Se dio cuenta de que su prima probablemente había puesto algo en su bebida.

El terror la invadió. Este incidente solo alimentaría los chismes.

Comprendió la magnitud del desastre.

Ella, Sofía Ramírez, la "buscafortunas", la "manipuladora", acababa de protagonizar una escena vergonzosa con uno de los solteros más codiciados y respetados de Cartagena.

Su tía Isabel la había acogido con reservas, y ahora esto.

Su motivación de limpiar su nombre, de encontrar un lugar donde su talento fuera reconocido, parecía una utopía.

Quería llorar de impotencia y rabia.

¿Cómo podría defenderse? ¿Quién le creería?

Estaba atrapada en la narrativa que otros habían creado para ella.

Y Alejandro De la Vega, con su porte de hombre íntegro, ya la había sentenciado.

Se levantó con dificultad, sintiéndose observada por todos.

La música seguía sonando, pero ahora le parecía una burla.

Vio a Alejandro en el balcón, de espaldas.

Necesitaba disculparse, aclarar las cosas, aunque fuera inútil.

Se acercó a él con pasos vacilantes.

"Señor De la Vega", comenzó, con la voz aún temblorosa.

Él se giró lentamente, su expresión impasible, fría.

"Yo... lamento mucho lo de hace un momento.

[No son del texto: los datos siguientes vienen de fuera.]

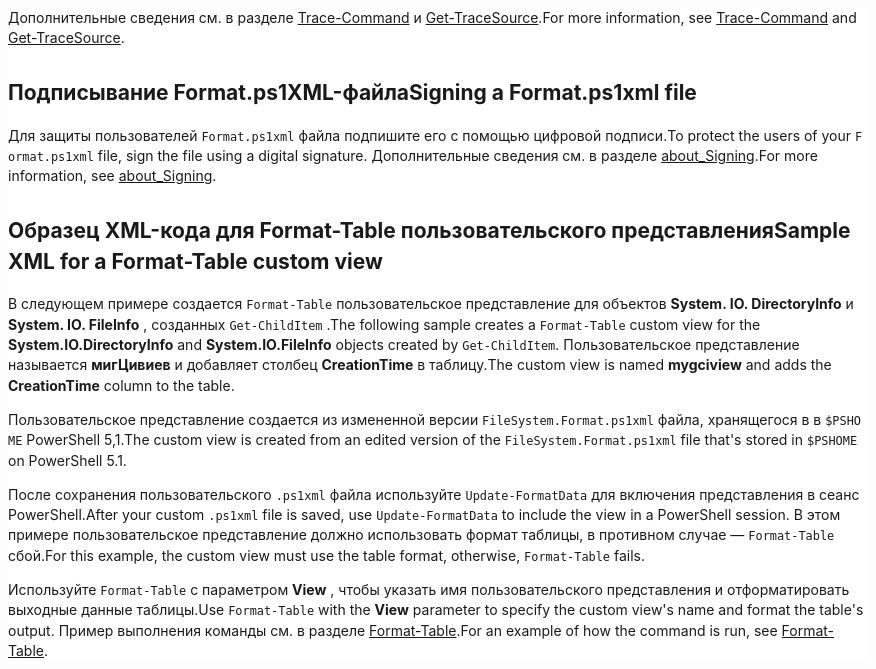 <span data-ttu-id="65b91-220">Дополнительные сведения см. в разделе [Trace-Command](xref:Microsoft.PowerShell.Utility.Trace-Command) и [Get-TraceSource](xref:Microsoft.PowerShell.Utility.Get-TraceSource).</span><span class="sxs-lookup"><span data-stu-id="65b91-220">For more information, see [Trace-Command](xref:Microsoft.PowerShell.Utility.Trace-Command) and [Get-TraceSource](xref:Microsoft.PowerShell.Utility.Get-TraceSource).</span></span>

## <a name="signing-a-formatps1xml-file"></a><span data-ttu-id="65b91-221">Подписывание Format.ps1XML-файла</span><span class="sxs-lookup"><span data-stu-id="65b91-221">Signing a Format.ps1xml file</span></span>

<span data-ttu-id="65b91-222">Для защиты пользователей `Format.ps1xml` файла подпишите его с помощью цифровой подписи.</span><span class="sxs-lookup"><span data-stu-id="65b91-222">To protect the users of your `Format.ps1xml` file, sign the file using a digital signature.</span></span> <span data-ttu-id="65b91-223">Дополнительные сведения см. в разделе [about_Signing](about_Signing.md).</span><span class="sxs-lookup"><span data-stu-id="65b91-223">For more information, see [about_Signing](about_Signing.md).</span></span>

## <a name="sample-xml-for-a-format-table-custom-view"></a><span data-ttu-id="65b91-224">Образец XML-кода для Format-Table пользовательского представления</span><span class="sxs-lookup"><span data-stu-id="65b91-224">Sample XML for a Format-Table custom view</span></span>

<span data-ttu-id="65b91-225">В следующем примере создается `Format-Table` пользовательское представление для объектов **System. IO. DirectoryInfo** и **System. IO. FileInfo** , созданных `Get-ChildItem` .</span><span class="sxs-lookup"><span data-stu-id="65b91-225">The following sample creates a `Format-Table` custom view for the **System.IO.DirectoryInfo** and **System.IO.FileInfo** objects created by `Get-ChildItem`.</span></span> <span data-ttu-id="65b91-226">Пользовательское представление называется **мигЦивиев** и добавляет столбец **CreationTime** в таблицу.</span><span class="sxs-lookup"><span data-stu-id="65b91-226">The custom view is named **mygciview** and adds the **CreationTime** column to the table.</span></span>

<span data-ttu-id="65b91-227">Пользовательское представление создается из измененной версии `FileSystem.Format.ps1xml` файла, хранящегося в в `$PSHOME` PowerShell 5,1.</span><span class="sxs-lookup"><span data-stu-id="65b91-227">The custom view is created from an edited version of the `FileSystem.Format.ps1xml` file that's stored in `$PSHOME` on PowerShell 5.1.</span></span>

<span data-ttu-id="65b91-228">После сохранения пользовательского `.ps1xml` файла используйте `Update-FormatData` для включения представления в сеанс PowerShell.</span><span class="sxs-lookup"><span data-stu-id="65b91-228">After your custom `.ps1xml` file is saved, use `Update-FormatData` to include the view in a PowerShell session.</span></span> <span data-ttu-id="65b91-229">В этом примере пользовательское представление должно использовать формат таблицы, в противном случае — `Format-Table` сбой.</span><span class="sxs-lookup"><span data-stu-id="65b91-229">For this example, the custom view must use the table format, otherwise, `Format-Table` fails.</span></span>

<span data-ttu-id="65b91-230">Используйте `Format-Table` с параметром **View** , чтобы указать имя пользовательского представления и отформатировать выходные данные таблицы.</span><span class="sxs-lookup"><span data-stu-id="65b91-230">Use `Format-Table` with the **View** parameter to specify the custom view's name and format the table's output.</span></span> <span data-ttu-id="65b91-231">Пример выполнения команды см. в разделе [Format-Table](xref:Microsoft.PowerShell.Utility.Format-Table).</span><span class="sxs-lookup"><span data-stu-id="65b91-231">For an example of how the command is run, see [Format-Table](xref:Microsoft.PowerShell.Utility.Format-Table).</span></span>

No sé qué me ocurrió".

Una oleada de vergüenza la recorrió.

Alejandro la miró de arriba abajo, su escepticismo era palpable.

"¿Ah, no? Parecía muy segura de lo que hacía", replicó él, con ironía.

Sofía sintió que el color se le subía al rostro.

"Le aseguro que no soy así. Creo que... creo que alguien puso algo en mi bebida".

Él arqueó una ceja. "¿Y a quién se le ocurriría hacer algo así y con qué motivo?"

Su tono era acusador, como si ella estuviera inventando excusas.

"No lo sé", admitió ella, sintiéndose cada vez más pequeña. "Pero yo no..."

"No se moleste, señorita Ramírez", la interrumpió él. "Sus... excusas no me interesan. Solo le pido que mantenga la compostura por el resto de la velada, si es capaz".

Sofía se quedó sin palabras, la humillación era profunda.

Él no le creía, la despreciaba abiertamente.

Asintió con la cabeza, incapaz de mirarlo a los ojos.

"Con permiso", murmuró, y se retiró rápidamente, sintiendo las miradas clavadas en su espalda.

Buscó un rincón apartado, deseando que la tierra se la tragara.

La fiesta, que debía ser su presentación en sociedad, se había convertido en su peor pesadilla.

Su corazón estaba cautivo por la angustia, pero una chispa de rebeldía, un anhelo de libertad y justicia, se negaba a extinguirse en su alma.

No se dejaría vencer tan fácilmente.